A Significantly regulated non-coding RNA transcripts in slow and fast fibers. B Representative RNAscope images displaying the slow/fast fiber type specificity of LINC01405 and RP11-255P5.3, respectively. Scaling bar = 50 μm. C Quantification of RNAscope data for fiber type specific non-coding RNA expression (n = 3 biopsies from independent individuals, fast vs slow comparison within each individual). Statistical analysis was performed using a two-sided t-test. Boxplots display the median and first and third quartile, with the whiskers extending towards the largest/smallest values. D De novo microprotein identification workflow (created using BioRender.com). E The microprotein LINC01405_ORF408:17441:17358 is specific to slow skeletal muscle fibers (n = 5 biopsies from independent individuals, fast vs slow comparison within each individual). Statistical analysis was performed using a Limma linear model approach with empirical Bayes methods followed by p-value adjustment for multiple comparisons using the Benjamini-Hochberg method. Boxplots display the median and first and third quartile, with the whiskers extending towards the largest/smallest values.

Fig. 6. Nemaline myopathies induce a shift towards faster, less oxidative skeletal muscle fibers.

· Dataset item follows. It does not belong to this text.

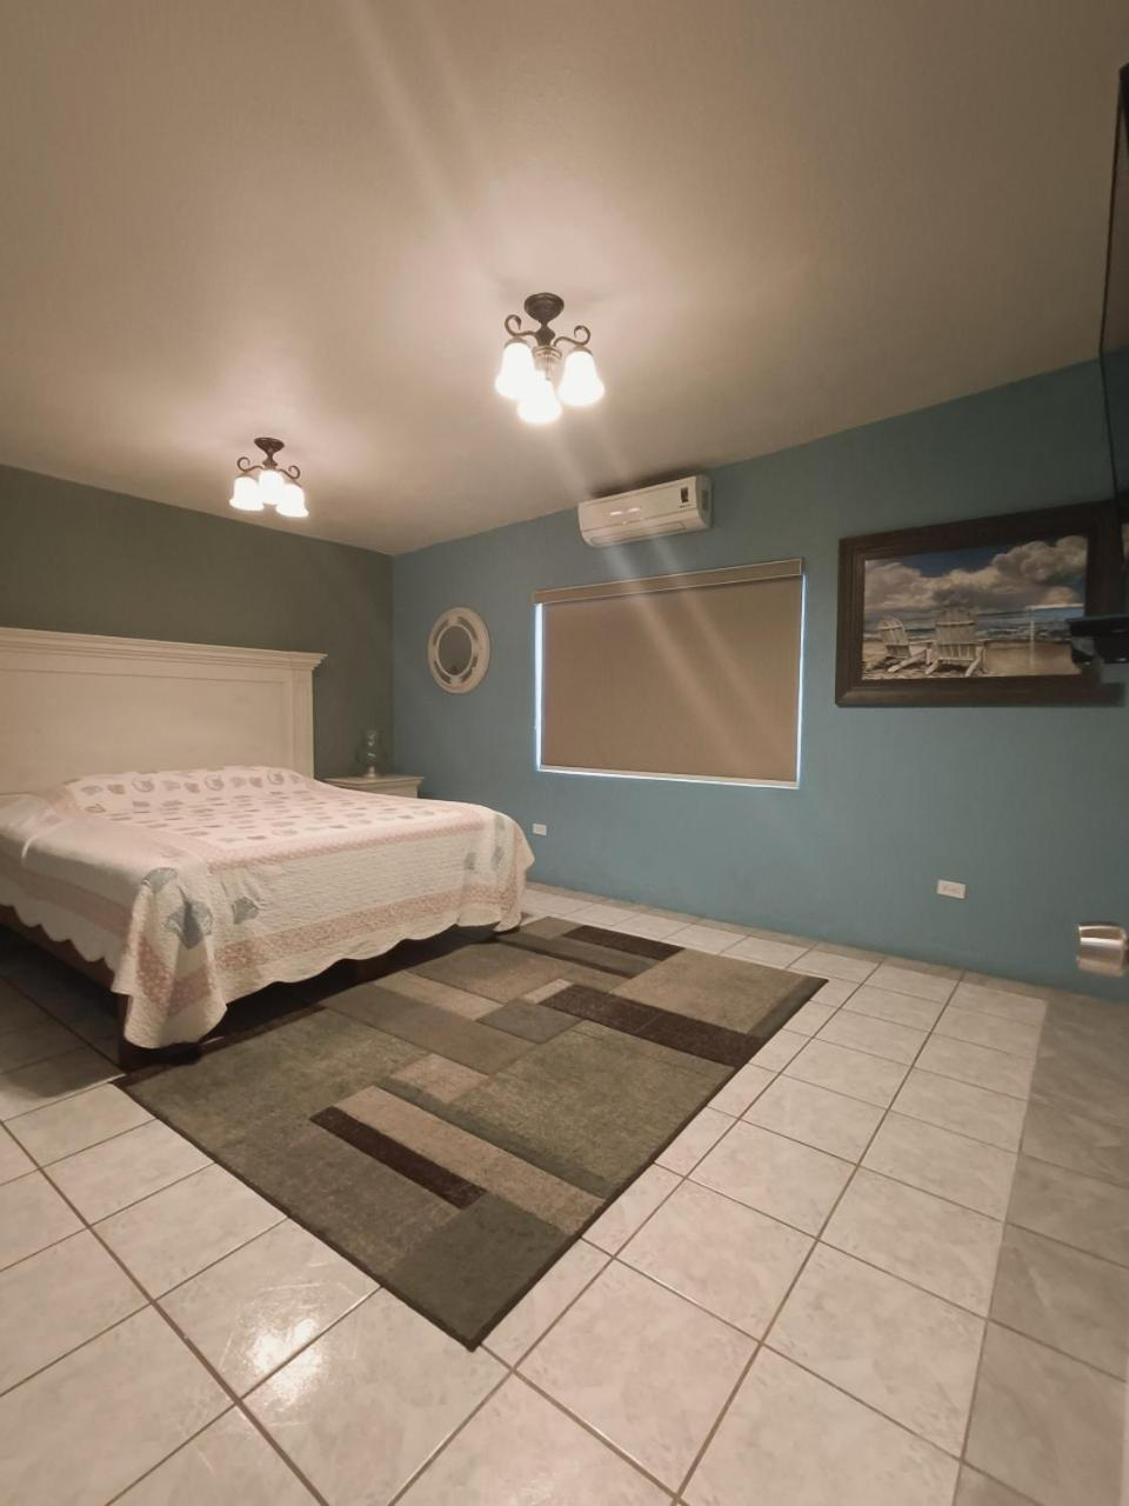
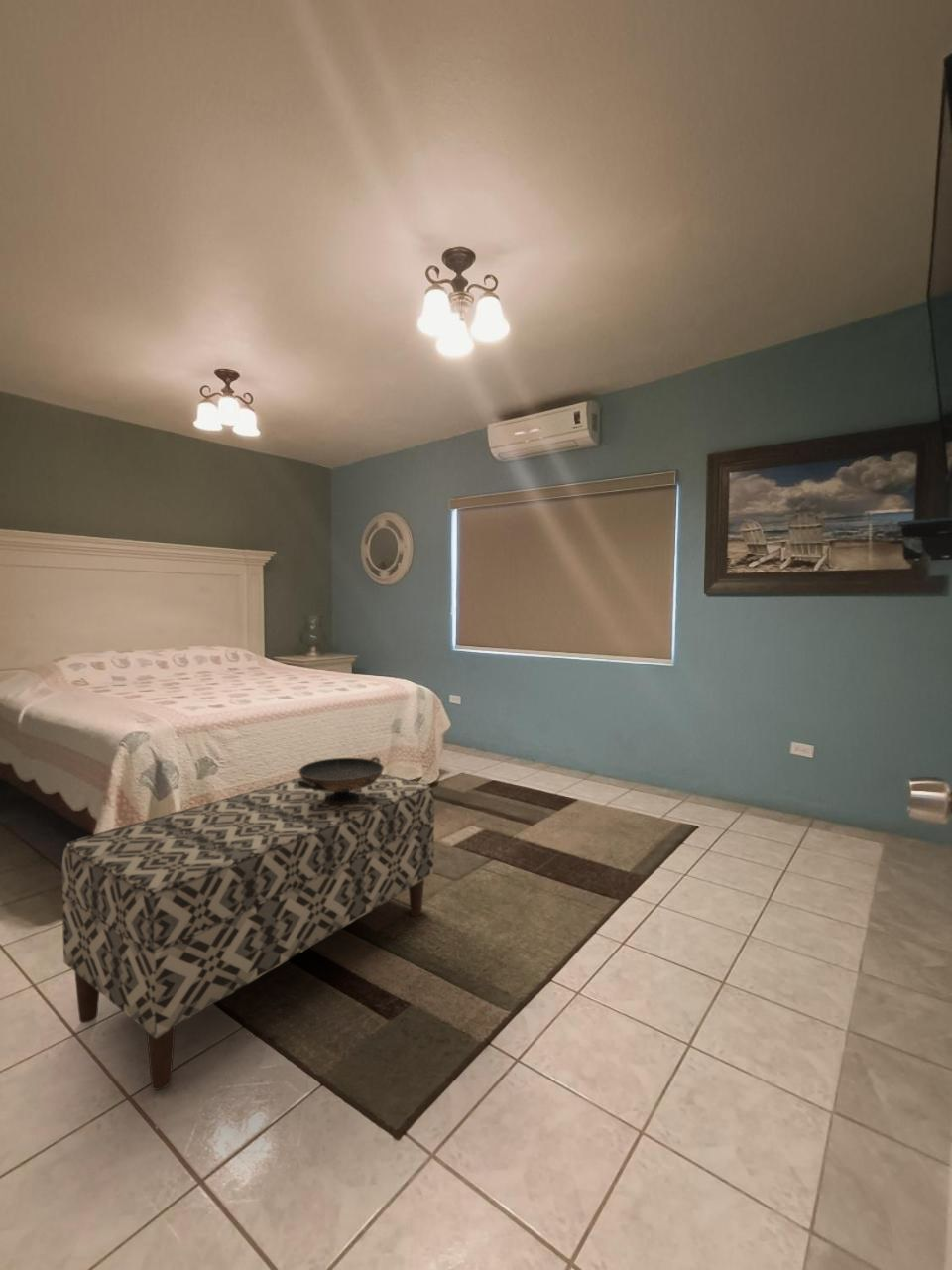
+ bench [60,773,435,1091]
+ decorative bowl [297,756,385,806]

A Microscopy images displaying fiber atrophy or hypotrophy and divergent MYH-based fiber type predominance in ACTA1- and TNNT1-nemaline myopathies (NM). Scaling bar = 100 μm. To ensure reproducibility of the staining for the ACTA1 and TNNT1 patients, all three patient biopsies per condition were stained two to three times (four sections each) before selecting the representative images. B MYH-based fiber type proportions by participant. C Principal component analysis (PCA) plot of skeletal muscle fibers from nemaline myopathy patients and controls. D Skeletal muscle fibers from nemaline myopathy patients and controls projected onto PCA plot determined from the 1000 fibers analyzed in Fig. 2. E–G Volcano plots comparing the ACTA1- and TNNT1-nemaline myopathies with control participants and between ACTA1- and TNNT1-nemaline myopathies. Colored circles represent significantly different proteins at π < 0.05, darker dots represent significantly different proteins at FDR < 0.05. Statistical analysis was performed using a Limma linear model approach with empirical Bayes methods followed by p-value adjustment for multiple comparisons using the Benjamini-Hochberg method. H Enrichment analysis of significantly different proteins in the whole proteome and within type 1 and type 2A fibers. Statistical analysis was performed using the clusterProfiler package with Benjamini-Hochberg adjusted p- values. I, J Principal component analysis (PCA) plot colored by extracellular matrix and mitochondria gene ontology (GO) terms.